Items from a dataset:
▼

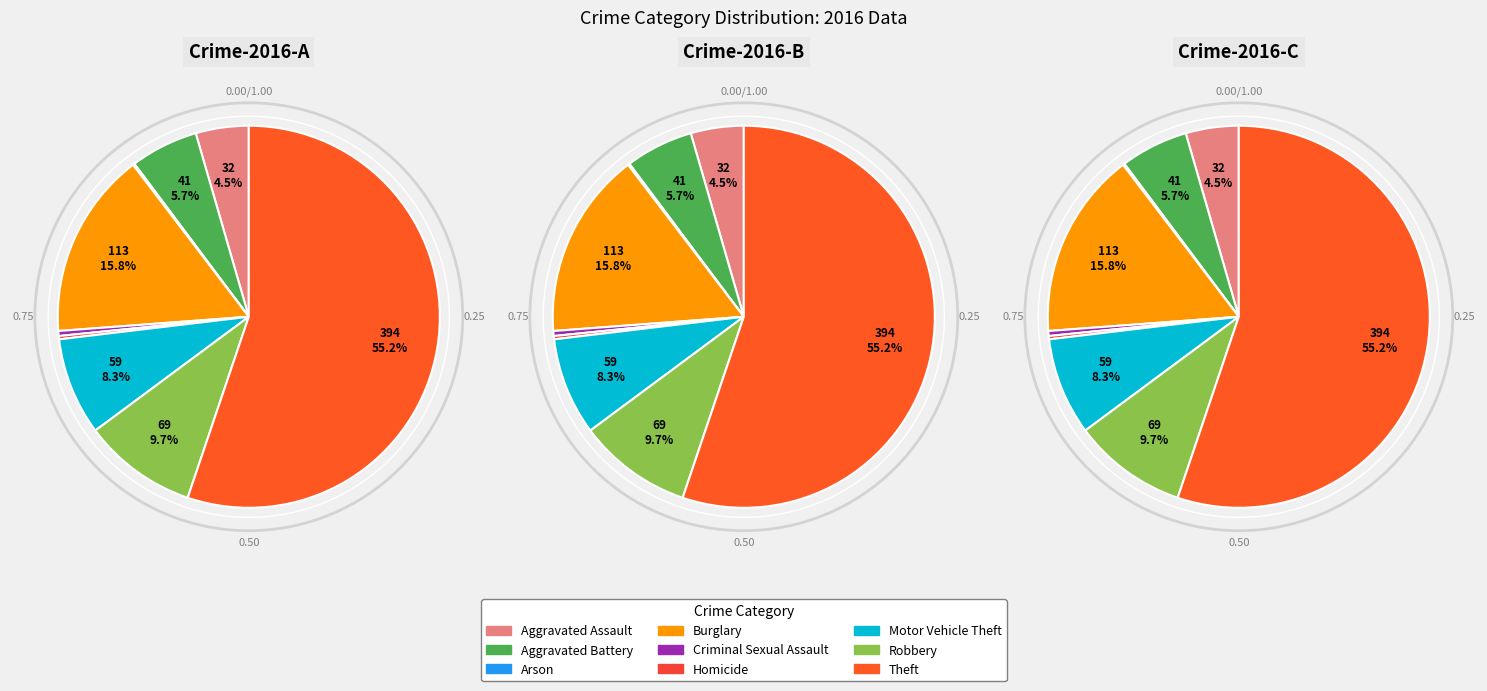

To the nearest percent, what percentage of the pie is Motor Vehicle Theft?

8%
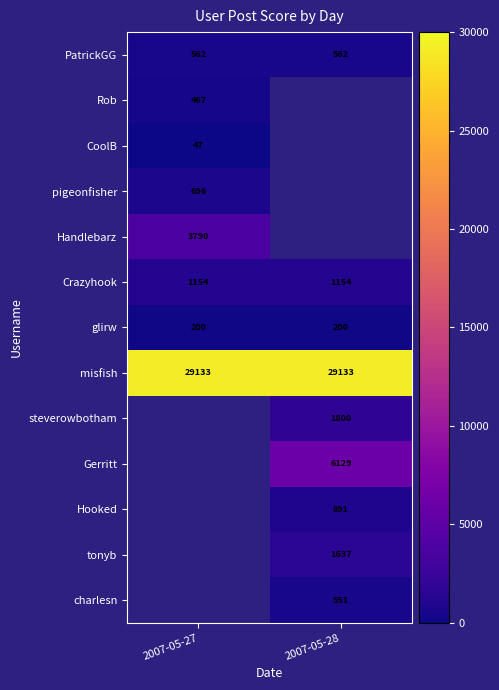

Which has a higher value, 2007-05-28 or 2007-05-27?

2007-05-28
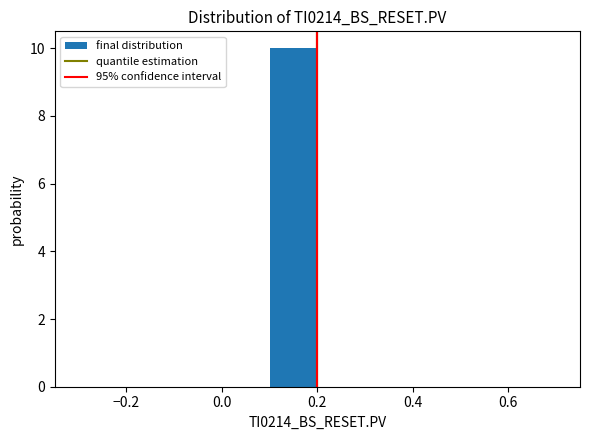

Reading left to right, transcribe this chart: for each bar, give the range it covers on the x-axis and its height. The values are not printed on the chart, so give them approximately, as read against the axis.

-0.3 to -0.2: 0
-0.2 to -0.1: 0
-0.1 to 0.0: 0
0.0 to 0.1: 0
0.1 to 0.2: 10
0.2 to 0.3: 0
0.3 to 0.4: 0
0.4 to 0.5: 0
0.5 to 0.6: 0
0.6 to 0.7: 0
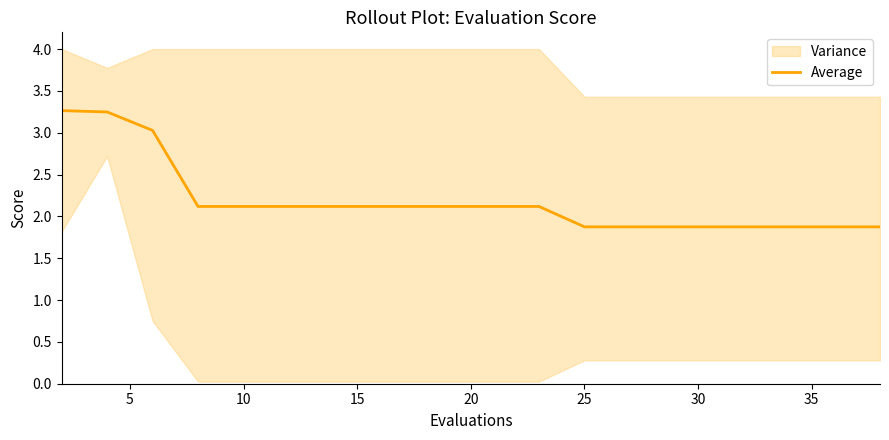

What is the difference between the maximum and minimum values?

1.4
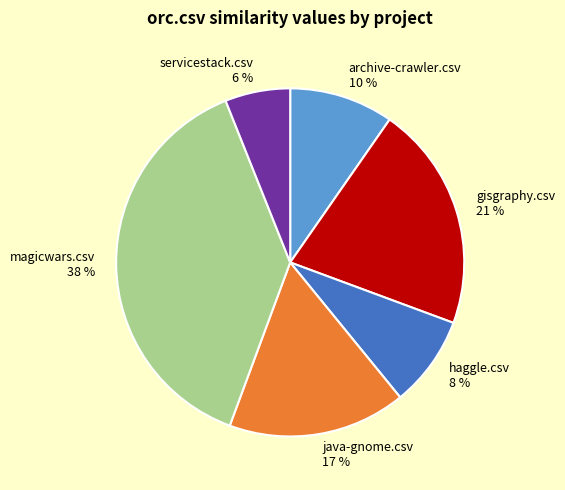

To the nearest percent, what is the difference between the archive-crawler.csv and java-gnome.csv slice percentages?

7%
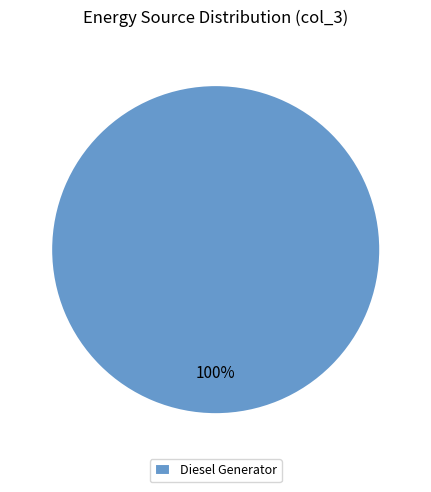

Is Diesel Generator the majority of the pie?

Yes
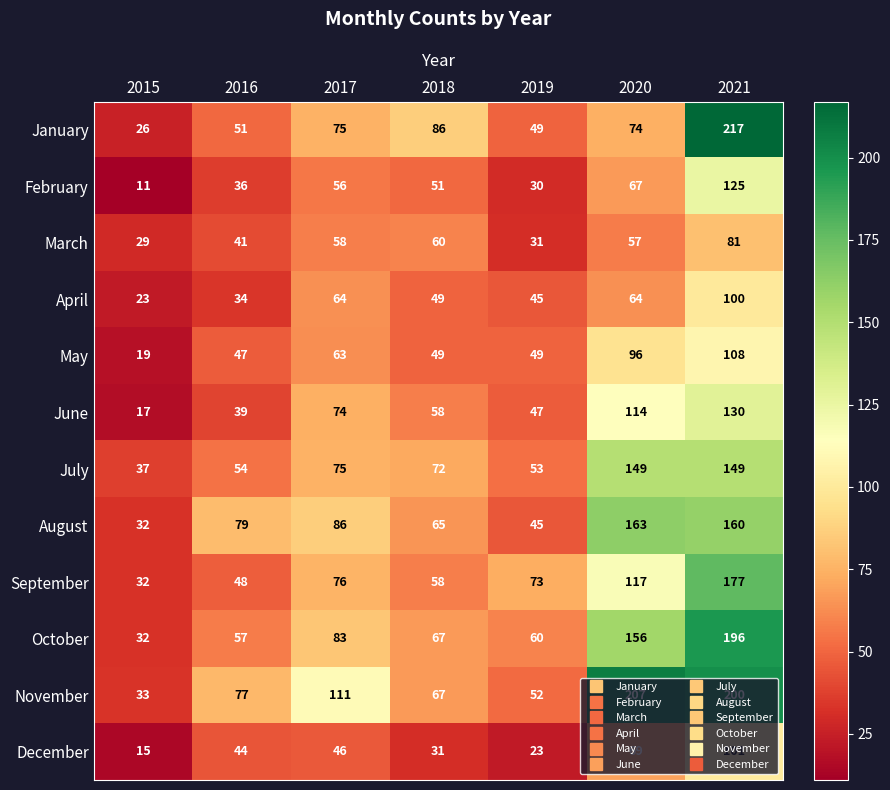

The April series shows 77 at 2019. True or false?

False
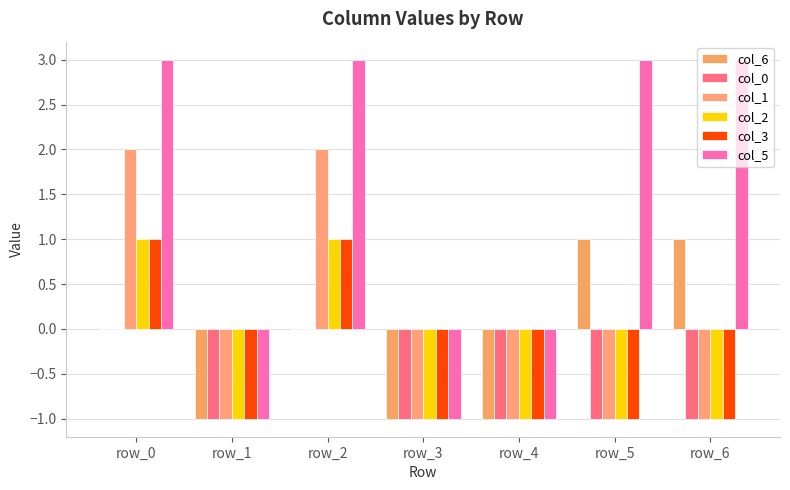

Reading right to left, extract all data points from this chart.

col_6: 1	1	-1	-1	0	-1	0
col_0: -1	-1	-1	-1	0	-1	0
col_1: -1	-1	-1	-1	2	-1	2
col_2: -1	-1	-1	-1	1	-1	1
col_3: -1	-1	-1	-1	1	-1	1
col_5: 3	3	-1	-1	3	-1	3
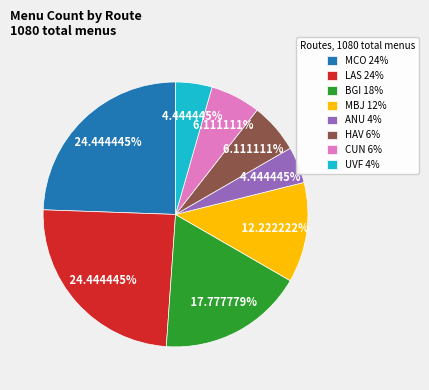

To the nearest percent, what is the difference between the LAS and ANU slice percentages?

20%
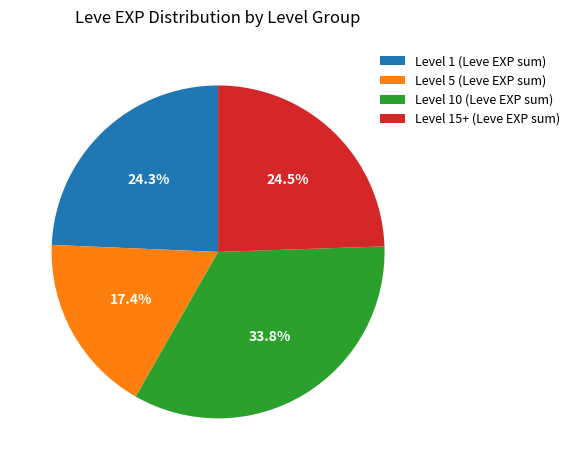

What is the ratio of the value at Level 1 (Leve EXP sum) to the value at Level 15+ (Leve EXP sum)?

1.0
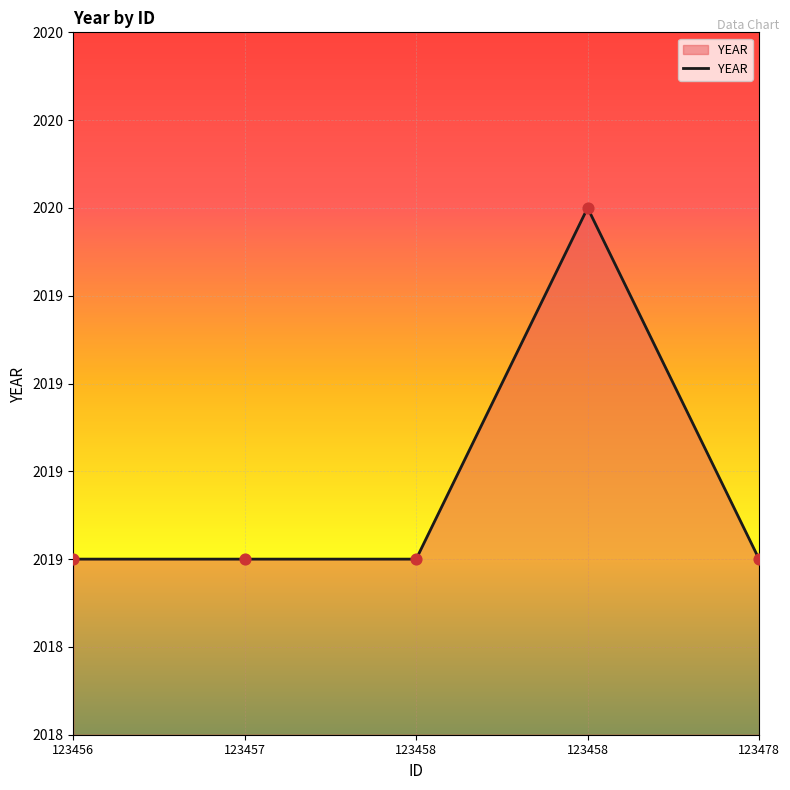

What is the change in value from 123458 to 123458?

+1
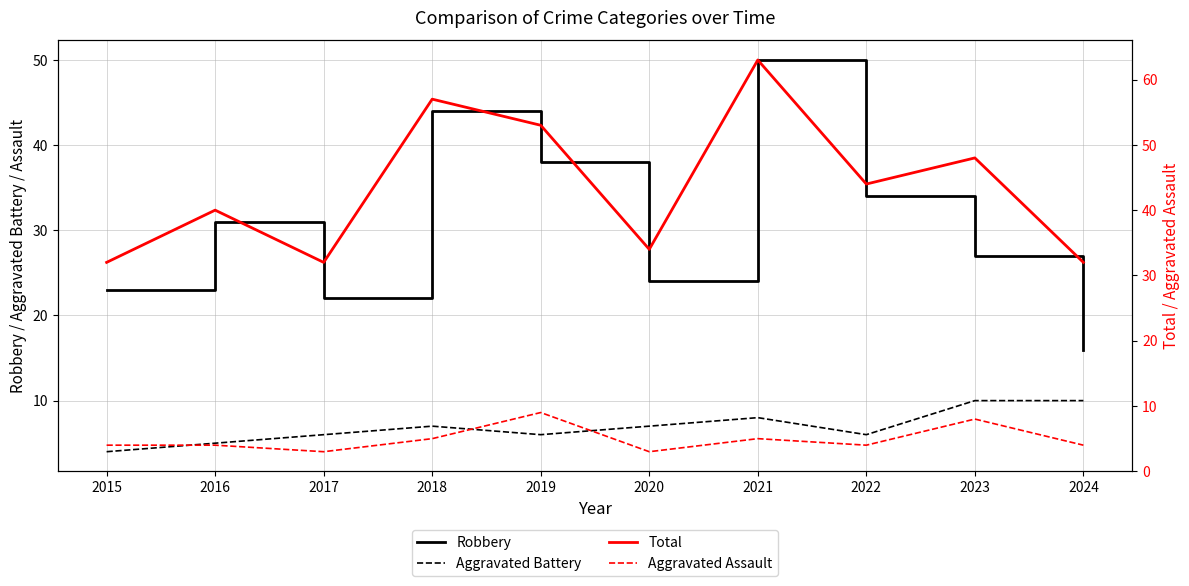

Between 2022 and 2020, which is larger?

2022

▲

Can you copy out all of the items above word for word, without the pictures?

Completed task:
To the nearest percent, what percentage of the pie is Motor Vehicle Theft?

8%

Which has a higher value, 2007-05-28 or 2007-05-27?

2007-05-28

Reading left to right, transcribe this chart: for each bar, give the range it covers on the x-axis and its height. The values are not printed on the chart, so give them approximately, as read against the axis.

-0.3 to -0.2: 0
-0.2 to -0.1: 0
-0.1 to 0.0: 0
0.0 to 0.1: 0
0.1 to 0.2: 10
0.2 to 0.3: 0
0.3 to 0.4: 0
0.4 to 0.5: 0
0.5 to 0.6: 0
0.6 to 0.7: 0

What is the difference between the maximum and minimum values?

1.4

To the nearest percent, what is the difference between the archive-crawler.csv and java-gnome.csv slice percentages?

7%

Is Diesel Generator the majority of the pie?

Yes

The April series shows 77 at 2019. True or false?

False

Reading right to left, extract all data points from this chart.

col_6: 1	1	-1	-1	0	-1	0
col_0: -1	-1	-1	-1	0	-1	0
col_1: -1	-1	-1	-1	2	-1	2
col_2: -1	-1	-1	-1	1	-1	1
col_3: -1	-1	-1	-1	1	-1	1
col_5: 3	3	-1	-1	3	-1	3

To the nearest percent, what is the difference between the LAS and ANU slice percentages?

20%

What is the ratio of the value at Level 1 (Leve EXP sum) to the value at Level 15+ (Leve EXP sum)?

1.0

What is the change in value from 123458 to 123458?

+1

Between 2022 and 2020, which is larger?

2022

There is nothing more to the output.